Según el texto sobre los átomos de Rydberg, ¿cómo se detectan los cambios en los niveles de energía del átomo?

Texto de la página ▸
'''

Qué son los átomos de Rydberg y por qué cambian las reglas

El sensor funciona con átomos de Rydberg: átomos en los que un láser ha excitado uno de sus electrones hasta un nivel de energía muy elevado, forzándolo a orbitar a gran distancia del núcleo. Esa distancia los hace extraordinariamente sensibles a cualquier perturbación exterior.

Cualquier campo eléctrico externo —incluido el generado por una señal de radio— altera ese electrón y provoca cambios medibles en los niveles de energía del átomo. Esos cambios se detectan monitorizando la potencia de un láser dirigido a la cámara que contiene los átomos.

La ventaja clave es la versatilidad: un único tipo de átomo puede responder a un amplio rango de frecuencias. Las antenas convencionales no pueden hacer eso, ya que cada una está optimizada para una banda concreta.

'''

(Datos almacenados)
'''

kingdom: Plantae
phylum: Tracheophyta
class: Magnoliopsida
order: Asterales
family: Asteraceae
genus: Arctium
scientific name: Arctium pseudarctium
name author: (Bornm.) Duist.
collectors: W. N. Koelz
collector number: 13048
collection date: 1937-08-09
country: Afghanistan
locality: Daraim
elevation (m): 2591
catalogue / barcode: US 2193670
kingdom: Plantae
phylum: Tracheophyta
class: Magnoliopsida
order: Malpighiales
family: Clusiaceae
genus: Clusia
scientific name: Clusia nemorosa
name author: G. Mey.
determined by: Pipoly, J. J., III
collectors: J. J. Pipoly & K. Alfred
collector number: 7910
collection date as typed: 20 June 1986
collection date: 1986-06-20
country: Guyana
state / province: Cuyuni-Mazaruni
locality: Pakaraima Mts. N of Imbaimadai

'''

Respuesta ▸
Monitorizando la potencia de un láser dirigido a la cámara que contiene los átomos.